Contributed by Bobby Bissett
EDB Postgres Failover Manager (EFM) supports multiple ways to connect applications with the new master database after a failover or promotion. In many cases, a virtual IP address (VIP) can be used, and Failover Manager will move the VIP as needed. On cloud providers where the VIP is not an option, script hooks can be used to move a resource (e.g. an Elastic IP Address on AWS) to the new master node. With pgPool and other load balancers, additional script hooks can be used for updating the balancer configuration. However, not all failure cases could be handled by the existing options.

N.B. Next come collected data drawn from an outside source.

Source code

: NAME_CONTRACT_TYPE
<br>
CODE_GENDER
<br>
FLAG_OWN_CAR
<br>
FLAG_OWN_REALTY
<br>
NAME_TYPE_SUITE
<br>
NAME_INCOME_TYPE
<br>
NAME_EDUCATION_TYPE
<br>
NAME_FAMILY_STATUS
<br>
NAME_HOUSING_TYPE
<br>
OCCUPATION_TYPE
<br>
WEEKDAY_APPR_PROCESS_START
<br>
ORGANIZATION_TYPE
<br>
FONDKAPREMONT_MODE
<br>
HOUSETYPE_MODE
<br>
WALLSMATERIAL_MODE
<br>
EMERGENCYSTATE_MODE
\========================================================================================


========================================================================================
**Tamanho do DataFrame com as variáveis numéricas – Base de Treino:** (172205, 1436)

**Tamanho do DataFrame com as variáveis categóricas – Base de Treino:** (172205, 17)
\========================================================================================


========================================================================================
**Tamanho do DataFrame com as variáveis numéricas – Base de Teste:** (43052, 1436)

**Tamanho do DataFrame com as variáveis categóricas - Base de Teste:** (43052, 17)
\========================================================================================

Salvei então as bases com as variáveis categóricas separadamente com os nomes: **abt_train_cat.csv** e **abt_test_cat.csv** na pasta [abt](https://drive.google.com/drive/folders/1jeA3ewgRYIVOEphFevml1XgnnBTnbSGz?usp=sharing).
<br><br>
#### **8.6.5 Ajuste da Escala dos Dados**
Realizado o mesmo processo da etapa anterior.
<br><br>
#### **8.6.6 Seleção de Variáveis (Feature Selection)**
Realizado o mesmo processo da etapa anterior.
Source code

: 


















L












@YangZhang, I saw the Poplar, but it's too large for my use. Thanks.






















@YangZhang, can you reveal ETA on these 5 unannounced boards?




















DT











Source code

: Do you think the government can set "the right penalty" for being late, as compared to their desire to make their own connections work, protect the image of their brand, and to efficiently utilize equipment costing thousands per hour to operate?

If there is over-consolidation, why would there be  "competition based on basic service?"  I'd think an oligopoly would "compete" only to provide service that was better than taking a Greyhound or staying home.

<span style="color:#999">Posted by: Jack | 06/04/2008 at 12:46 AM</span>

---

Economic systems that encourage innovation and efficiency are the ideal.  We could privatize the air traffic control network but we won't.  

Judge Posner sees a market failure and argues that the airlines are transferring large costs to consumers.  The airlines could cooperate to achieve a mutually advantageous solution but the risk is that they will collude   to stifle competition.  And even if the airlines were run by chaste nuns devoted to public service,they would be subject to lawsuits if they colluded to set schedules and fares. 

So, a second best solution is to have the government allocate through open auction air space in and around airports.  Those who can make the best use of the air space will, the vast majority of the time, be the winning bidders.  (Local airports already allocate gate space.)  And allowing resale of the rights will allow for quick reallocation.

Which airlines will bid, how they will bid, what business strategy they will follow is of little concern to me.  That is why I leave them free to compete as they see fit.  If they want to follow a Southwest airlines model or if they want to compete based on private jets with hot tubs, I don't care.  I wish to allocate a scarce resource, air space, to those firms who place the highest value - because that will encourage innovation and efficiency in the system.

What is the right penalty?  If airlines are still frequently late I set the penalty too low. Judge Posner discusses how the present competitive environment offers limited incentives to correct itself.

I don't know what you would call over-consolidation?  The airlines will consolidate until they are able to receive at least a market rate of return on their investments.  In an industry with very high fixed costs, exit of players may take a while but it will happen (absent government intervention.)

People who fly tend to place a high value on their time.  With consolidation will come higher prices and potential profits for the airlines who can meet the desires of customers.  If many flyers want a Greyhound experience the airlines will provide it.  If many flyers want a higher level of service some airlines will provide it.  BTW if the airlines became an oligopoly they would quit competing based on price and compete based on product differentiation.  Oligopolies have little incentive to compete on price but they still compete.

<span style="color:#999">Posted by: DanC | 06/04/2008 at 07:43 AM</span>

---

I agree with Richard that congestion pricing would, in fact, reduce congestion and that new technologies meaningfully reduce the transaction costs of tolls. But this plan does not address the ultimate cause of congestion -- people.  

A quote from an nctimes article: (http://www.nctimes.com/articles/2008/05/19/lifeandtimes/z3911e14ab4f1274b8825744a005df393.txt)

In EFM v3.2, we have added two new hooks that will allow more general load balancer operations. The two properties use the pgPool terms “attach” and “detach” for adding/removing a node from the load balancer configuration:
# Absolute path to load balancer scripts
#
# The attach script is called when a node should be attached to the load
# balancer, for example after a promotion. The detach script is called
# when a node should be removed, for example when a database has failed
# or is about to be stopped. Use %h to represent the IP/hostname
# of the node that is being attached/detached.
#
# Example:
# script.load.balancer.attach=/somepath/attachscript %h
script.load.balancer.attach=
script.load.balancer.detach=
With these two hooks, it will be easier to support cases like switchover, standby failure, and master failure that does not end with a promotion (e.g. when the cluster is already at the minimum number of standbys if set).
The “detach” hook will be called in the following cases:
- After a database failure. In this case the script will be called by the agent local to the database that has failed.
- After a database node failure. In this case another agent will call its script, passing in the ip/host of the failed node. Since another agent is calling the script, it is important to specify scripts on every node, including witness nodes, if using this feature.
- When a master agent detects that it has been isolated from the majority of the cluster and is fencing itself off. In this case, the agent may not be able to reach the load balancer, but it makes the attempt anyway. To the rest of the cluster, this is the same as if the node failed (see entry above).
- When a master agent stops monitoring the database and shuts it down before a switchover.
In summary, any condition that would cause a master or standby agent to enter ‘IDLE’ mode, or if the rest of the cluster sees a node disappear, will call the ‘detach’ script hook.
The “attach” hook will be called in these cases:
- A ‘promoting’ node becomes a master. This is the case for any promotion where a standby becomes a master database: failover, manual promotion, or switchover.
- An ‘IDLE’ agent resumes monitoring a master or standby database after a failure. This is when a failed database has been fixed/restarted, and the agent resumes monitoring through the efm resume command or the auto.resume.period property.
- An ‘IDLE’ agent resumes monitoring after startup. An example of this case is a node boots, efm starts, the database starts, and the efm agent is instructed to resume monitoring. The database should not already be in the load balancer configuration because it was not previously running.
- An ‘IDLE’ agent resumes monitoring the original master database that has been restarted as a standby after a switchover.
In summary, any condition that would cause an ‘IDLE’ or promoting agent to become a master or standby agent will call the ‘attach’ script hook.
For example, consider a node running on address 1.2.3.4 with the following set:
script.load.balancer.attach=/somepath/attach_script.sh %h
script.load.balancer.detach=/somepath/detach_script.sh %h
If the database on that node dies, the following would be run as the user running Failover Manager (typically the ‘efm’ user), passing in the IP address of the database node that should be removed from the load balancer configuration:
/somepath/detach_script.sh 1.2.3.4
A single script could also be used:
script.load.balancer.attach=/somepath/lb_script.sh attach %h
script.load.balancer.detach=/somepath/lb_script.sh detach %h
In the same case as above, the following would be run as the failover manager user, where ‘detach’ and ‘1.2.3.4’ are the two parameters passed to the script:
/somepath/lb_script.sh detach 1.2.3.4
If a node fails, then another node would call its local detach script as above, passing in the address of the failed node. This is why it is important to specify scripts on every node, including witness nodes, if using the new load balancer hooks.